Vulkanspargel zum Abendbrot (passend zum Geschehen am Vesuv…) danach ein erschöpfendes Programm für die Wellness, mit, unter anderem, einer Gesichtsmaske aus Kohlenschlamm (oder Flugasche?), die man sich auf dem Gesicht antrocknen lassen musste, bis einem die Mimik vollkommen unmöglich gemacht war. Im Spiegel schaute ich eine unzeitgemäße Interpretation von Frederick und die Farben.

Danach freilich noch die Handmaske, dafür steckte man die Hände einzeln in Handschuhe aus opaker Folie, die von innen her mit einem Nährstoffkonzentrat bestrichen waren.
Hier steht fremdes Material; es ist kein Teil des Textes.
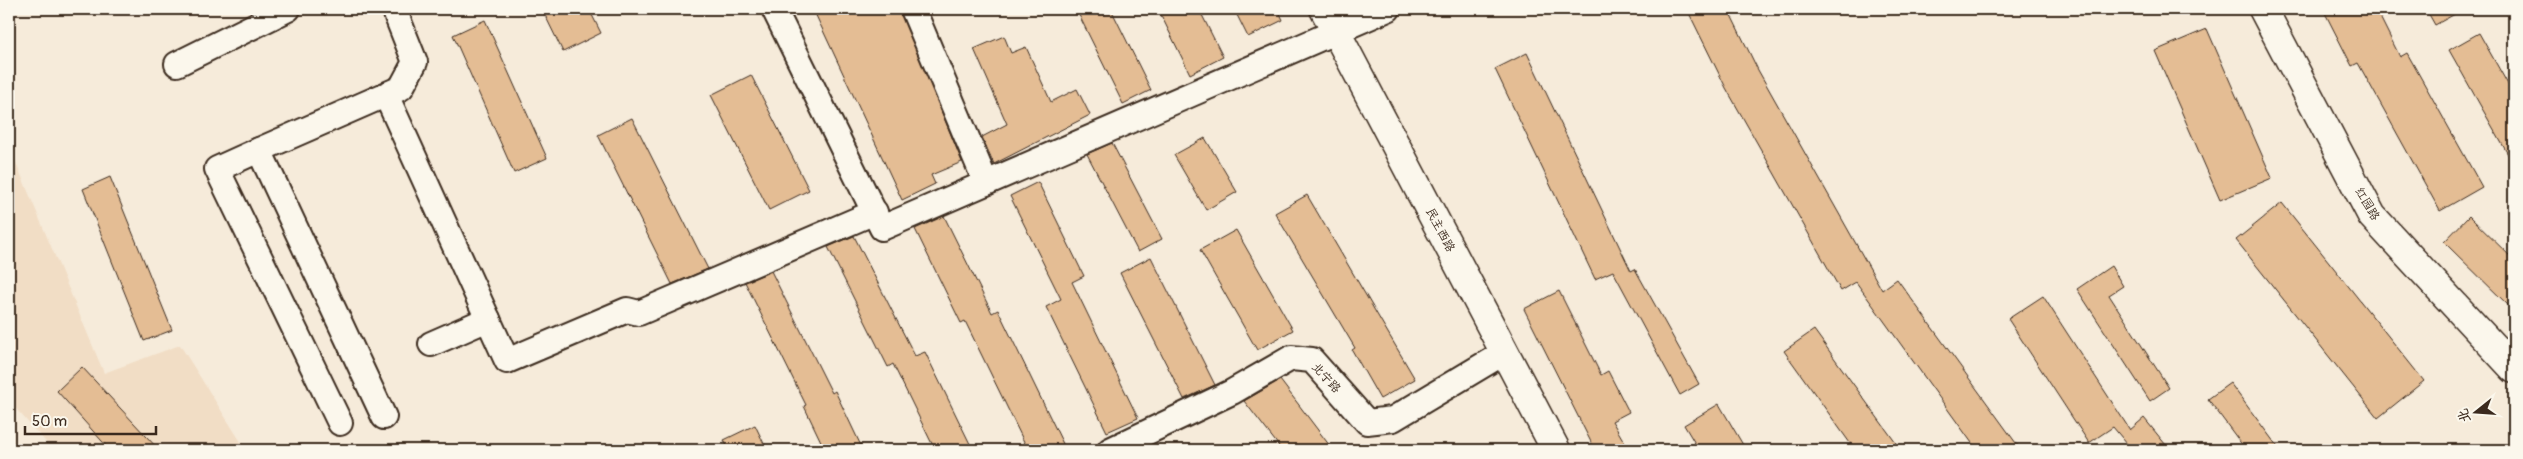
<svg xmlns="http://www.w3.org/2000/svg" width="2523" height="459" font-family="Pangolin,'LXGW WenKai TC',sans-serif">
	<rect width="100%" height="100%" fill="#f6ebda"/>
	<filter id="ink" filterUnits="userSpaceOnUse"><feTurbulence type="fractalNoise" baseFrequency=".02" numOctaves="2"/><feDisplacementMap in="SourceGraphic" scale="10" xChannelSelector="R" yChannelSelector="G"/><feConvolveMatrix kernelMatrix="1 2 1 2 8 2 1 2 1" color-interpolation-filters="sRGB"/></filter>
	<g filter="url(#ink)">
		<path fill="#f1ddc5" d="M9,146L104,373L180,345L246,450H53L9,401Z"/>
		<g fill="#e4bd94" stroke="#3b2a1e">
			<path d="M542,9H589L601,33L563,52Z"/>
			<path d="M813,9H900L962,162L931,175L935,184L902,200Z"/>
			<path d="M1076,9H1111L1151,90L1123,104Z"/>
			<path d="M1158,9H1199L1223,57L1190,74Z"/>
			<path d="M1234,9H1278L1283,20L1248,37Z"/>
			<path d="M1687,9H1728L1758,70L1882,290L1897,279L2021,450H1977L1856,282L1841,291L1726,88Z"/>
			<path d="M2323,9H2376L2400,57L2407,53L2482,187L2440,211L2358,63L2352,66Z"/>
			<path d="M2426,9H2464L2435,25Z"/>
			<path d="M485,20L547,158L514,173L453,35Z"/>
			<path d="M2207,29L2272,178L2220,200L2155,51Z"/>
			<path d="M2479,33L2514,95V165L2449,50Z"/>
			<path d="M1004,36L1011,53L1026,47L1051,102L1077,89L1090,115L994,164L982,137L1007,124L974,49Z"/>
			<path d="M1527,53L1631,271L1635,269L1699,384L1680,395L1613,271L1595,279L1495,69Z"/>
			<path d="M751,75L809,190L769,210L711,95Z"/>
			<path d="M632,118L708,269L672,284L598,135Z"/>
			<path d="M1205,138L1237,192L1206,210L1174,155Z"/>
			<path d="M1112,143L1162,239L1138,252L1087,154Z"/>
			<path d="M110,177L172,330L144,341L83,189Z"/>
			<path d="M1038,182L1084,276L1072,282L1138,418L1107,432L1046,307L1061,299L1010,196Z"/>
			<path d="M1307,195L1415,379L1380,399L1352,350L1355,348L1275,213Z"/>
			<path d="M2282,203L2424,381L2378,418L2236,240Z"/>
			<path d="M944,216L992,313L998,310L1066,450H1028L965,321L961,323L915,229Z"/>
			<path d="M2469,216L2514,260V311L2444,242Z"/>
			<path d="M1236,230L1293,330L1257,350L1200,250Z"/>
			<path d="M854,236L915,356L925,352L973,450H935L893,364L888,367L828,247Z"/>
			<path d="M1151,257L1215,385L1184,399L1120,273Z"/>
			<path d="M2111,266L2123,286L2109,295L2169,388L2150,401L2077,289Z"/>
			<path d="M771,271L832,393L835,391L863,450H825L804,406L806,405L745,282Z"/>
			<path d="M1559,291L1601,375L1608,371L1629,412L1612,421L1629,450H1595L1524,309Z"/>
			<path d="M2043,296L2130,430L2144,418L2170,450H2132L2113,427L2089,443L2008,319Z"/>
			<path d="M1814,330L1901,450H1855L1784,351Z"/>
			<path d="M82,367L159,450H110L57,391Z"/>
			<path d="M1280,380L1333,450H1282L1244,401Z"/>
			<path d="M2230,383L2280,450H2246L2208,399Z"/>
			<path d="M1719,404L1746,450H1699L1684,425Z"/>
			<path d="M755,425L767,450H729L724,440Z"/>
		</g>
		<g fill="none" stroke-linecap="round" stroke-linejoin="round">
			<g stroke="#3b2a1e" stroke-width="28">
				<g id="minor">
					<path d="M774,9L882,228L1388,9"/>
					<path d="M913,9L986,183"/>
					<path d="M177,64L288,9"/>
					<path d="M386,95L507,361L627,310L639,313L875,212"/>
					<path d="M259,150L217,169L340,423"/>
					<path d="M431,344L488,319"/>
					<path d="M384,417L259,150L401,88L415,62L394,9"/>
					<path d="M1110,450L1232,392L1291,358L1312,360L1367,422L1393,419L1505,352"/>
				</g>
			</g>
			<g stroke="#3b2a1e" stroke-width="31">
				<g id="major">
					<path d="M1324,9L1556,450"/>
					<path d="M2263,9L2372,216L2514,369"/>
				</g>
			</g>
			<use href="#minor" stroke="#fbf7ec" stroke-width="24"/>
			<use href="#major" stroke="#fbf7ec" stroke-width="28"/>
		</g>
	</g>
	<g text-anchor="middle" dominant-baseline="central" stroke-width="4" stroke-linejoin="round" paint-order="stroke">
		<g font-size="12" fill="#3b2a1e" stroke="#fbf7ec">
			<text transform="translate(2367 204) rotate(59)">红园路</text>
			<text transform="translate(1440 230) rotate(62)">民主西路</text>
			<text transform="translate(1326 378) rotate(47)">北宁路</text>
		</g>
	</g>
	<rect width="2523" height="459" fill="none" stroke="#fbf7ec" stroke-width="30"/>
	<rect x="15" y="15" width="2493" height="429" fill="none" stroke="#3b2a1e" stroke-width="2" filter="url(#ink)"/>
	<g transform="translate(2476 412) rotate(253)" stroke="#fbf7ec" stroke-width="4" paint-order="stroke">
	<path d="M0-4L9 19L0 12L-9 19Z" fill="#3b2a1e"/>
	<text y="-8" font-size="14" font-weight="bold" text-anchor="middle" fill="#3b2a1e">北</text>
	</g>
	<path d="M25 426v8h131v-8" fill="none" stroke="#3b2a1e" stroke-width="2.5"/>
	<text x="32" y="426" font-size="15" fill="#3b2a1e" stroke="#fbf7ec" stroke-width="4" paint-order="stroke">50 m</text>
</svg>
Mit einem eigens dafür vorgesehenen Klebestreifen sollten nun die Handmaskenhandschuhe hermetisch um die Handgelenke ringsum abgedichtet werden, was — liebe Ingenieurinnen und Ingenieure: nicht leicht fallen wird, wenn man mit beiden Händen in Handschuhen aus opaker Folie usw. usf.

Die Übertragung der Landung auf dem Mars haben wir (nicht deswegen) verpasst.

Aber heute früh wurde ich zum ersten Mal in diesem Jahr vom Gesang eines Amselhahns geweckt.